__INSTRUCTION 1__:
Could you reproduce the databases text in full, word for word?

__STUDY TEXT__:
════════════════
Databases

A database is an organized collection of data that can be managed and accessed easily. Databases are created to make it easier to store, retrieve, modify, and delete data in connection with different data-processing procedures.

There are two basic types of databases:

SQL (relational databases)
NoSQL (non-relational databases)

Relational databases

Relational databases adhere to particular schemas before storing the data.

This model organizes data into one or more relations (also called tables), with a unique key for each tuple (instance). Each entity of the data consists of instances and attributes, where instances are stored in rows, and the attributes of each instance are stored in columns. Since each tuple has a unique key, a tuple in one table can be linked to a tuple in other tables by storing the primary keys in other tables, generally known as foreign keys.

A Structure Query Language (SQL) is used for manipulating the database. This includes insertion, deletion, and retrieval of data.

Relational databases provide (ACID) properties to maintain the integrity of the database.

Examples - MySQL,Oracle Database,Microsoft SQL Server,IBM DB2,Postgres,SQLite

Pros

range queries
secondary indexes
transactions with the ACID properties

Drawback

Impedance mismatch - there is a difference between how the data is structured in relational model as compared to in-memory data structures (like Objects).
════════════════
__GIVEN ENTRIES__:
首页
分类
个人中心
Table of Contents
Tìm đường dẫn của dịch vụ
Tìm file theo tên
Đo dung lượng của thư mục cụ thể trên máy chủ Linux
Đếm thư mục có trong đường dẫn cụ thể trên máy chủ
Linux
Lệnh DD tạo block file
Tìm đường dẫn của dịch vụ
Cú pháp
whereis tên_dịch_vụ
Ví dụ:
════════════════
__INSTRUCTION 2__:
Can you transcribe every line of the rows above, keeping each one identical?

__WRITTEN REPLY 1__:
Databases

A database is an organized collection of data that can be managed and accessed easily. Databases are created to make it easier to store, retrieve, modify, and delete data in connection with different data-processing procedures.

There are two basic types of databases:

SQL (relational databases)
NoSQL (non-relational databases)

Relational databases

Relational databases adhere to particular schemas before storing the data.

This model organizes data into one or more relations (also called tables), with a unique key for each tuple (instance). Each entity of the data consists of instances and attributes, where instances are stored in rows, and the attributes of each instance are stored in columns. Since each tuple has a unique key, a tuple in one table can be linked to a tuple in other tables by storing the primary keys in other tables, generally known as foreign keys.

A Structure Query Language (SQL) is used for manipulating the database. This includes insertion, deletion, and retrieval of data.

Relational databases provide (ACID) properties to maintain the integrity of the database.

Examples - MySQL,Oracle Database,Microsoft SQL Server,IBM DB2,Postgres,SQLite

Pros

range queries
secondary indexes
transactions with the ACID properties

Drawback

Impedance mismatch - there is a difference between how the data is structured in relational model as compared to in-memory data structures (like Objects).

__WRITTEN REPLY 2__:
首页
分类
个人中心
Table of Contents
Tìm đường dẫn của dịch vụ
Tìm file theo tên
Đo dung lượng của thư mục cụ thể trên máy chủ Linux
Đếm thư mục có trong đường dẫn cụ thể trên máy chủ
Linux
Lệnh DD tạo block file
Tìm đường dẫn của dịch vụ
Cú pháp
whereis tên_dịch_vụ
Ví dụ:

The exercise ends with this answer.